*** Data to examine ***

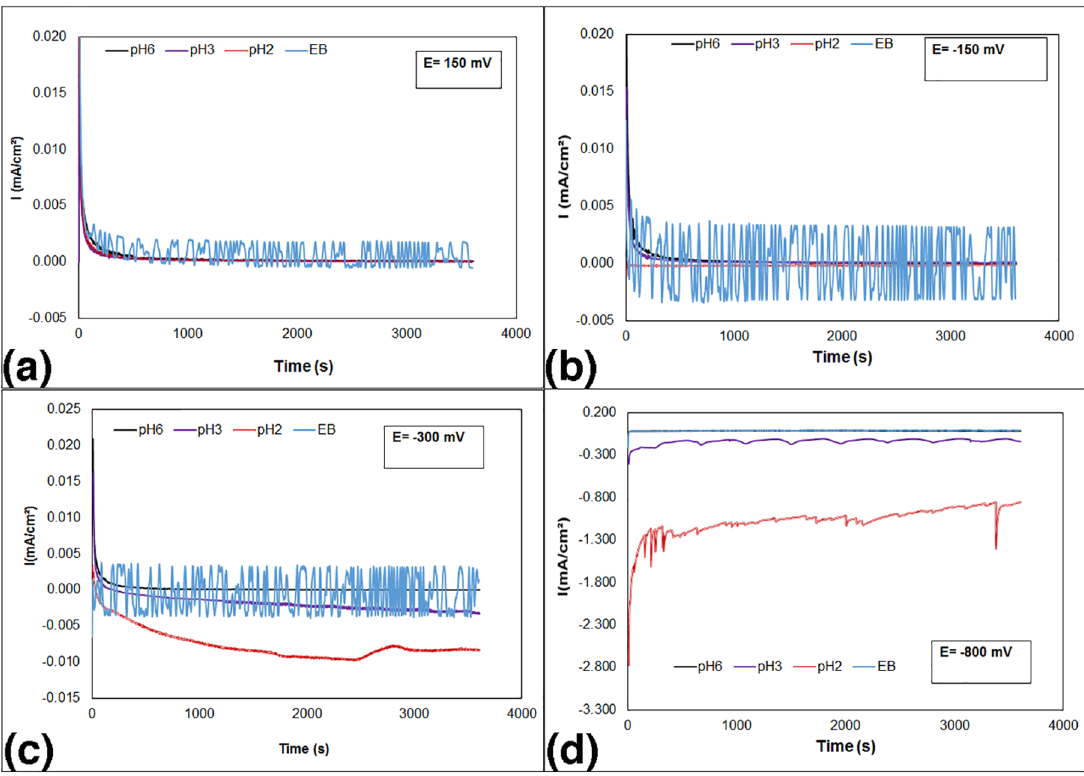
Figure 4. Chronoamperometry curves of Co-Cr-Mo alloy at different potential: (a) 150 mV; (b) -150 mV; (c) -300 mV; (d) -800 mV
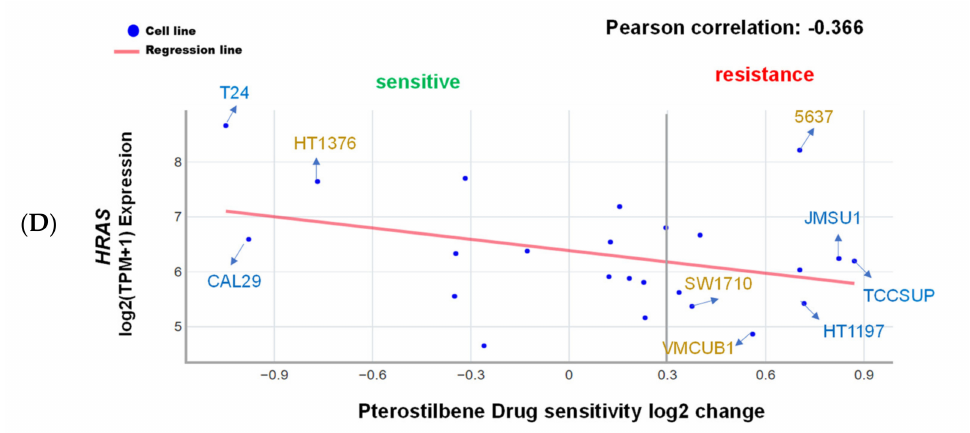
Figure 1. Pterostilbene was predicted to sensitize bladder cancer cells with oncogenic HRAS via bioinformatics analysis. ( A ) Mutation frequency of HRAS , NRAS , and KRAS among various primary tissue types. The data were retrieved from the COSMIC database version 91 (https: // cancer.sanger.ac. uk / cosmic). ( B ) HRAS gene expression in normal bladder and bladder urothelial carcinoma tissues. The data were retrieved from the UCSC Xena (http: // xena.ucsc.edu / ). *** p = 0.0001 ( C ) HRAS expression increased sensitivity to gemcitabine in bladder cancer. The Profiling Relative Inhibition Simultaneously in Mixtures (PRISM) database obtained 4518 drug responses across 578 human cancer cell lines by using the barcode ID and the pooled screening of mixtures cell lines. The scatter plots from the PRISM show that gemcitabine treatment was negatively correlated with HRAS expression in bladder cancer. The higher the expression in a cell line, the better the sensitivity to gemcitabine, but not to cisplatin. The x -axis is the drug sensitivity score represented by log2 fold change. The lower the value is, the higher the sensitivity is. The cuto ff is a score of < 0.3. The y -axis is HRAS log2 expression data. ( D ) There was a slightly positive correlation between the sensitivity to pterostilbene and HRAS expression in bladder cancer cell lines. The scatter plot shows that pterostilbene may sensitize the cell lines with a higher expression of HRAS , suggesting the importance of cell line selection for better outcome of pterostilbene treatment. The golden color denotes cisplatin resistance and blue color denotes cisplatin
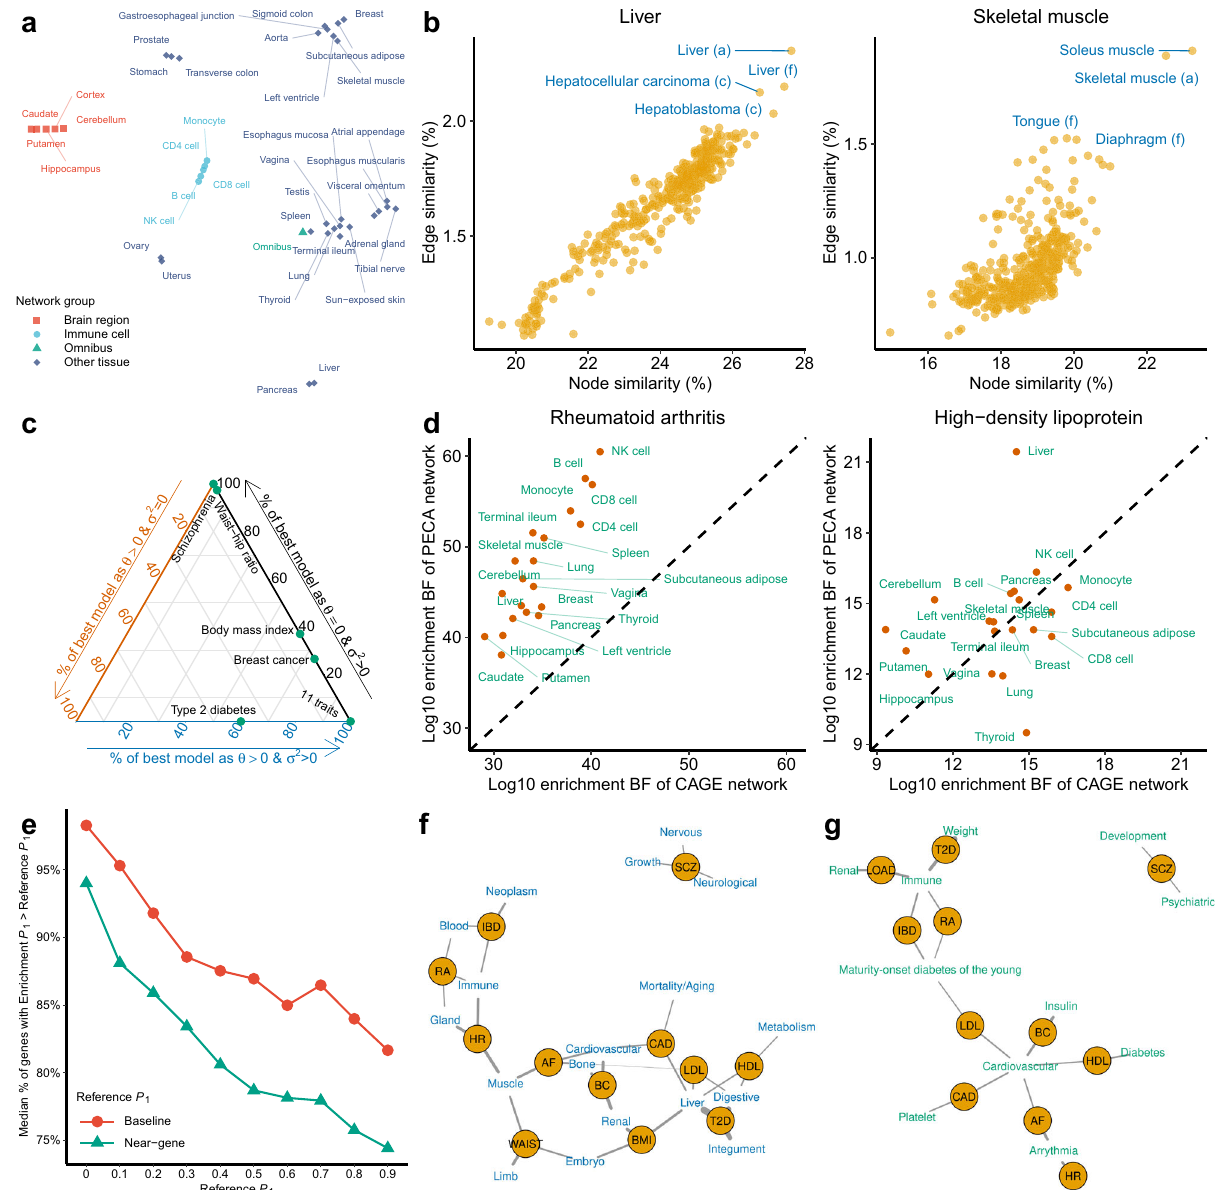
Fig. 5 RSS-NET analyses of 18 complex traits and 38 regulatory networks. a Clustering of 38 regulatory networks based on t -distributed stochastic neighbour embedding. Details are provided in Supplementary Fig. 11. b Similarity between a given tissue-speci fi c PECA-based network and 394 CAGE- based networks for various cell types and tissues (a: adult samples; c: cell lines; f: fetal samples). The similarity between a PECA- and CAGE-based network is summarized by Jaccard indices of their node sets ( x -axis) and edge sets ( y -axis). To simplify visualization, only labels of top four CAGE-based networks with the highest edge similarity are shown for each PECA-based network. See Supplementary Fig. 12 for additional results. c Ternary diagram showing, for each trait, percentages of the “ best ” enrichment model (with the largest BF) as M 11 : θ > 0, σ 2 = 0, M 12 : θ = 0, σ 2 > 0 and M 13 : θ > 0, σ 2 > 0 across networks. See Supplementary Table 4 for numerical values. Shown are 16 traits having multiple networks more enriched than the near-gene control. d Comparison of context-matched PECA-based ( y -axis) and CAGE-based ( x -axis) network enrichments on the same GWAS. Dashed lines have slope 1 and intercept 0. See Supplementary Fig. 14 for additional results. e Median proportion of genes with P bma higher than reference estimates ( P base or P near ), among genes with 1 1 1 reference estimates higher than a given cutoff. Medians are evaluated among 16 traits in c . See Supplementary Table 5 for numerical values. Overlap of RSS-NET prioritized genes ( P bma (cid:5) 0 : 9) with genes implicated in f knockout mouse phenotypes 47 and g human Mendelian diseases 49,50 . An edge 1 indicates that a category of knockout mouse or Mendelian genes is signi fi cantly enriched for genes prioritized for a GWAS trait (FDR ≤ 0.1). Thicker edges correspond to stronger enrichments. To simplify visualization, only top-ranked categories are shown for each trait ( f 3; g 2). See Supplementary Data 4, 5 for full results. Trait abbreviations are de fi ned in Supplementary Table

*** End of Data to examine ***
*** Data to examine ***

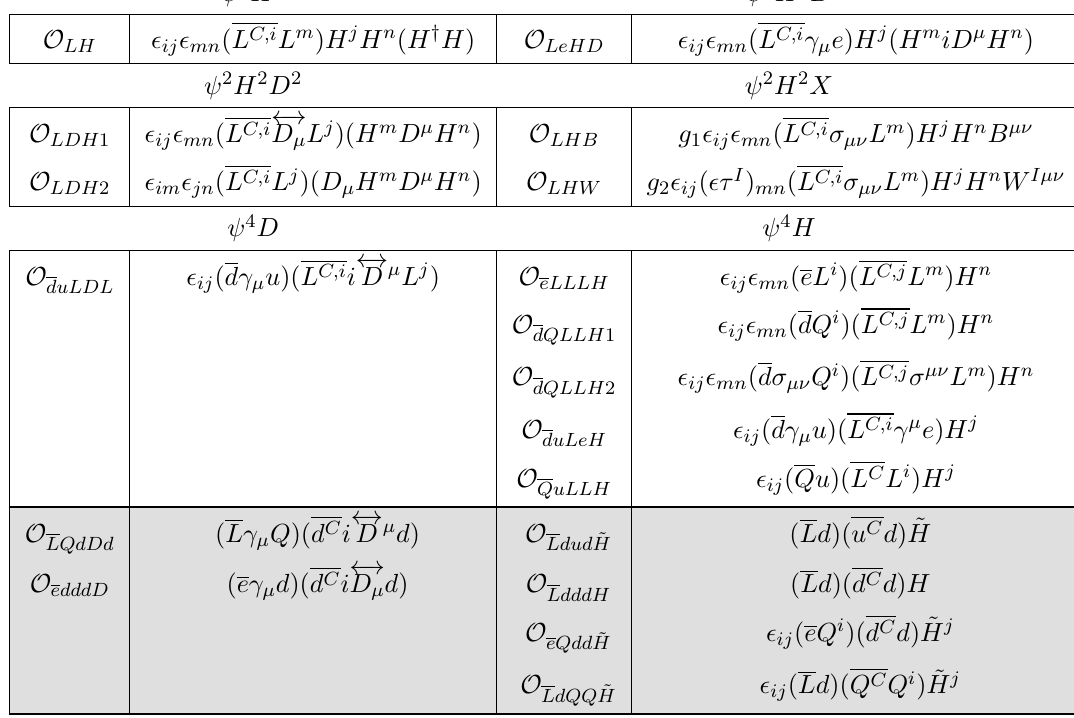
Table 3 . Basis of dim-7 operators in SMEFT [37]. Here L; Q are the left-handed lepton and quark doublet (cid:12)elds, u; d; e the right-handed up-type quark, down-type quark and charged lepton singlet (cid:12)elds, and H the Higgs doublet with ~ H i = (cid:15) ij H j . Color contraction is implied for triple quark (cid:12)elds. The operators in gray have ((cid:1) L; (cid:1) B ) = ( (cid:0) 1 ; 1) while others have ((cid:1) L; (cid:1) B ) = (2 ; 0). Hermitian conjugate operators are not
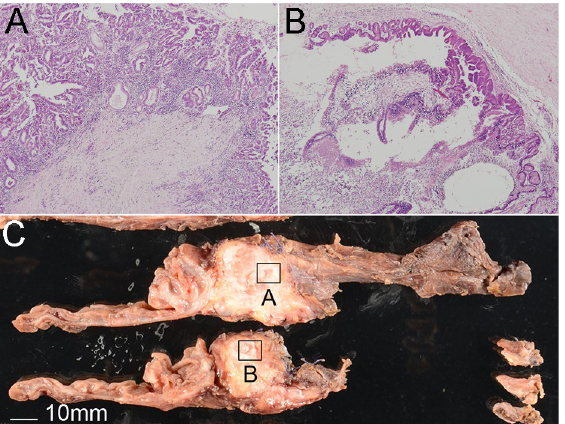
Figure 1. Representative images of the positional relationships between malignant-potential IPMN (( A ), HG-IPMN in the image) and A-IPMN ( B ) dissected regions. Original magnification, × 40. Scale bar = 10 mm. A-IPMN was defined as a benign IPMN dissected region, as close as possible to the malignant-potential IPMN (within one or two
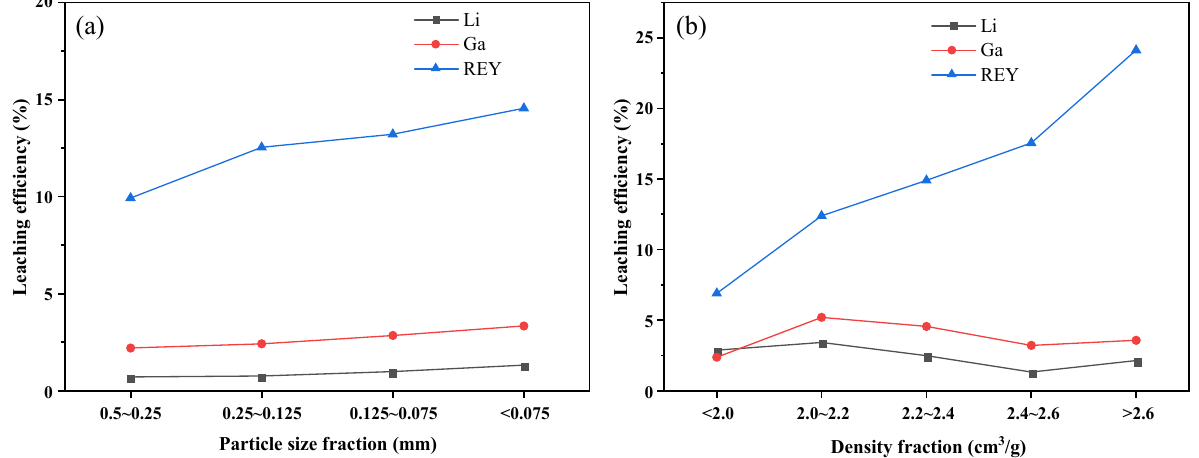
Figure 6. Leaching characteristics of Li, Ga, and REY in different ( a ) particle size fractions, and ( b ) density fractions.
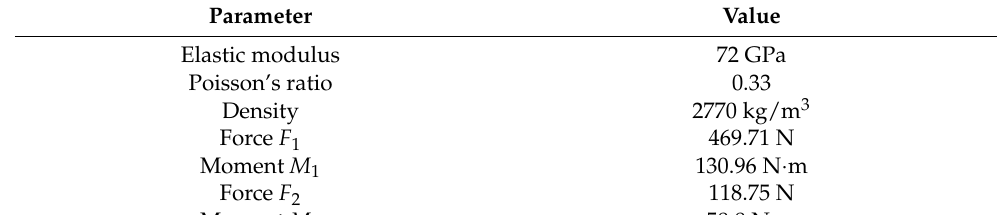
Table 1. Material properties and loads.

*** End of Data to examine ***
*** Data to examine ***

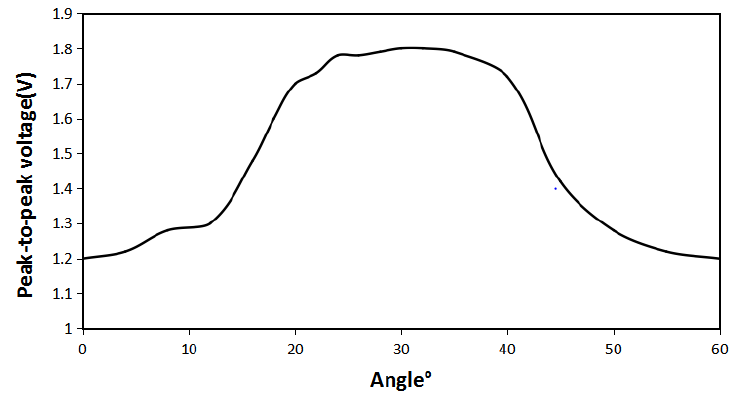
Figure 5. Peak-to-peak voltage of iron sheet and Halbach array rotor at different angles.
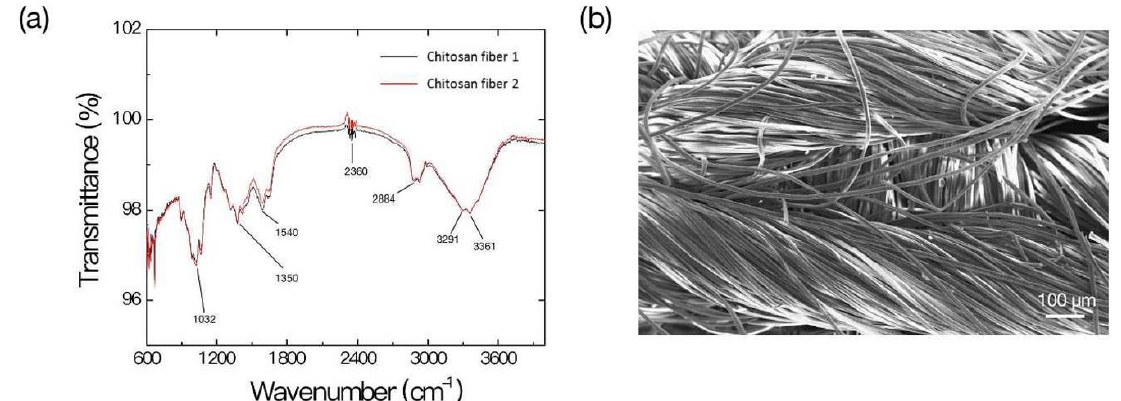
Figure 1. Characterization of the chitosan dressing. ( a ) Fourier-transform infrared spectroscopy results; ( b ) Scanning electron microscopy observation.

*** End of Data to examine ***

- Description of the task:
The reply should hold the entries above from the line with "Figure 5. Peak-to-peak" to the line with "Figure 1. Characterization", duplicated exactly, pictures excluded.

- Result of this task:
Figure 5. Peak-to-peak voltage of iron sheet and Halbach array rotor at different angles.
Figure 1. Characterization of the chitosan dressing. ( a ) Fourier-transform infrared spectroscopy results; ( b ) Scanning electron microscopy observation.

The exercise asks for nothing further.